Exercise brief:
Rewrite the items from the first line through the line that contains "order: Trombidiformes", changing every "phylum" to "division" and leaving all else as it is.

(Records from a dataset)
###

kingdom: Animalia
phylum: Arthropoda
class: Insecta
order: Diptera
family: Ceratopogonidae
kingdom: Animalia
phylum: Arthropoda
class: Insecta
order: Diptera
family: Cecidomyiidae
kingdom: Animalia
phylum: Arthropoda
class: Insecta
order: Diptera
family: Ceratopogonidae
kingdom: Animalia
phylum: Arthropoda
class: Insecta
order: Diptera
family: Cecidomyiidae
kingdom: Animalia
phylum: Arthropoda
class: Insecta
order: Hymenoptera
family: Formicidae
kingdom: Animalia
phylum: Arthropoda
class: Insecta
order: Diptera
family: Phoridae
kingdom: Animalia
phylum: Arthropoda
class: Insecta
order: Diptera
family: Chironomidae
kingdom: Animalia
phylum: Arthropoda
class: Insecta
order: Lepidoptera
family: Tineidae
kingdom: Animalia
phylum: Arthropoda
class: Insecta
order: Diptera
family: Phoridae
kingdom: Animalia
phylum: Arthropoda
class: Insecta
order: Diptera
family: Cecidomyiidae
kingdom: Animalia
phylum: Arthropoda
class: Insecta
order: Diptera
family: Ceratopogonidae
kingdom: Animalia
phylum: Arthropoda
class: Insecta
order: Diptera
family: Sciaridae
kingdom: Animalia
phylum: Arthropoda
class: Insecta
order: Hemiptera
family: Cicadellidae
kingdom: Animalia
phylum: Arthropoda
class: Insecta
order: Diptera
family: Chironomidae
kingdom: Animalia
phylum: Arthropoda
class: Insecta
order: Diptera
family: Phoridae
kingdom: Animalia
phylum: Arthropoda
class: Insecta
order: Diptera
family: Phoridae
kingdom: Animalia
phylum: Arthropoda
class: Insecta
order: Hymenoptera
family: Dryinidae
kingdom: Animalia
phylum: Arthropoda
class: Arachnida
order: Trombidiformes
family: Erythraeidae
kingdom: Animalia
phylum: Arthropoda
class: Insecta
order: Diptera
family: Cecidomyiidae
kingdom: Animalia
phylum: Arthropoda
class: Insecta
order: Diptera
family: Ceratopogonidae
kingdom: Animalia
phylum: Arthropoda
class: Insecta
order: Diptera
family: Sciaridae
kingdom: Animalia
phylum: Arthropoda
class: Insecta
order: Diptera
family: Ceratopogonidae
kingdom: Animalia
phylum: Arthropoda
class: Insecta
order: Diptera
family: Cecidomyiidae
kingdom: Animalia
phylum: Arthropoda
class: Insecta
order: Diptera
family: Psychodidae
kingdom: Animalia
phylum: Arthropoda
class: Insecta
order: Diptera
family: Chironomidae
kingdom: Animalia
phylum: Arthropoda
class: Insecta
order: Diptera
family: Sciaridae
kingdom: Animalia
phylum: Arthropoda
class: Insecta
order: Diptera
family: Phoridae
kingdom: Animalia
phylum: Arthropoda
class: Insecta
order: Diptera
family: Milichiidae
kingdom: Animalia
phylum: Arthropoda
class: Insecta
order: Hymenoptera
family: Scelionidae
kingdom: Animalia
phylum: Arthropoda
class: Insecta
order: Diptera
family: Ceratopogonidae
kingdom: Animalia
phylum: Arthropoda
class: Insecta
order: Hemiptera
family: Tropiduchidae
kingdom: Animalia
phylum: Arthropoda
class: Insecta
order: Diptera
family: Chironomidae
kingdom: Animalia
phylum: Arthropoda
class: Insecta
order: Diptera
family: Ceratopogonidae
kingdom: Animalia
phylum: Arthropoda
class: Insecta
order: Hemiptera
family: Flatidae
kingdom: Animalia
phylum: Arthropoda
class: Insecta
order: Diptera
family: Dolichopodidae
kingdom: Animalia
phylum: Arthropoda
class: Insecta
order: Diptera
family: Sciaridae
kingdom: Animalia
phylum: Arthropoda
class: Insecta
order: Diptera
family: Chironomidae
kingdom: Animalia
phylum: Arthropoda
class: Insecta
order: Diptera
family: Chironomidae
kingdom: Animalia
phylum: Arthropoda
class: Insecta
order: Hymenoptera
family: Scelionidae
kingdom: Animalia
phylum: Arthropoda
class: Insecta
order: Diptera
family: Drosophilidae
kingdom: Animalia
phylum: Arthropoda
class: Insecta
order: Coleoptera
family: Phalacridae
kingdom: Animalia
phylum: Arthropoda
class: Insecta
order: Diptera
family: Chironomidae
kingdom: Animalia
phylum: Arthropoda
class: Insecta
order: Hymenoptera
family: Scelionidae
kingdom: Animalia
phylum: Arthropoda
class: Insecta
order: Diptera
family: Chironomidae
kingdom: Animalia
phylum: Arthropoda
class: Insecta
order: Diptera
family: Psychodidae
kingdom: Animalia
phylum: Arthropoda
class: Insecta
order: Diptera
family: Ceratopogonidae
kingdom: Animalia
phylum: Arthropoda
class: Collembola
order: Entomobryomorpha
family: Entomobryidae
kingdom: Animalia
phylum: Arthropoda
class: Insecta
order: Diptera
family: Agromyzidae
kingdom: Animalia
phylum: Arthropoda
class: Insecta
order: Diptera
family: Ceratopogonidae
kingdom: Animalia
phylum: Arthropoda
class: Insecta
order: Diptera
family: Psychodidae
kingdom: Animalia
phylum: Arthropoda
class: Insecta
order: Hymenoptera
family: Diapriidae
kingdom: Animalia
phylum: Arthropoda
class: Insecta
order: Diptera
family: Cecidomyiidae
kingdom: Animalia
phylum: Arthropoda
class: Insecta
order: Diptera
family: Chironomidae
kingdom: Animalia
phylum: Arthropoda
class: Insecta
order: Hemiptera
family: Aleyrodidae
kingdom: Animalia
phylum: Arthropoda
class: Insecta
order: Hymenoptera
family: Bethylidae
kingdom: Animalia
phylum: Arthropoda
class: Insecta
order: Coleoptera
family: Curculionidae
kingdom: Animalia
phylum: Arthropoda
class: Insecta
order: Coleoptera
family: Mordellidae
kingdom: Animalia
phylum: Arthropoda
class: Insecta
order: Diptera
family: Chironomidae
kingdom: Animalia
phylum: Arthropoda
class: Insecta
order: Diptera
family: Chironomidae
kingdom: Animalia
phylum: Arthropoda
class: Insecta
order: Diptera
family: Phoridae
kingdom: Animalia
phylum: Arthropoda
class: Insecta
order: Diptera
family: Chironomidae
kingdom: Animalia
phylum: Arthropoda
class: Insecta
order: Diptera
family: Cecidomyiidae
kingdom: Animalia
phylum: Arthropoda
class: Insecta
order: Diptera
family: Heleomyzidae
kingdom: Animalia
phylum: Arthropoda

###

Response:
kingdom: Animalia
division: Arthropoda
class: Insecta
order: Diptera
family: Ceratopogonidae
kingdom: Animalia
division: Arthropoda
class: Insecta
order: Diptera
family: Cecidomyiidae
kingdom: Animalia
division: Arthropoda
class: Insecta
order: Diptera
family: Ceratopogonidae
kingdom: Animalia
division: Arthropoda
class: Insecta
order: Diptera
family: Cecidomyiidae
kingdom: Animalia
division: Arthropoda
class: Insecta
order: Hymenoptera
family: Formicidae
kingdom: Animalia
division: Arthropoda
class: Insecta
order: Diptera
family: Phoridae
kingdom: Animalia
division: Arthropoda
class: Insecta
order: Diptera
family: Chironomidae
kingdom: Animalia
division: Arthropoda
class: Insecta
order: Lepidoptera
family: Tineidae
kingdom: Animalia
division: Arthropoda
class: Insecta
order: Diptera
family: Phoridae
kingdom: Animalia
division: Arthropoda
class: Insecta
order: Diptera
family: Cecidomyiidae
kingdom: Animalia
division: Arthropoda
class: Insecta
order: Diptera
family: Ceratopogonidae
kingdom: Animalia
division: Arthropoda
class: Insecta
order: Diptera
family: Sciaridae
kingdom: Animalia
division: Arthropoda
class: Insecta
order: Hemiptera
family: Cicadellidae
kingdom: Animalia
division: Arthropoda
class: Insecta
order: Diptera
family: Chironomidae
kingdom: Animalia
division: Arthropoda
class: Insecta
order: Diptera
family: Phoridae
kingdom: Animalia
division: Arthropoda
class: Insecta
order: Diptera
family: Phoridae
kingdom: Animalia
division: Arthropoda
class: Insecta
order: Hymenoptera
family: Dryinidae
kingdom: Animalia
division: Arthropoda
class: Arachnida
order: Trombidiformes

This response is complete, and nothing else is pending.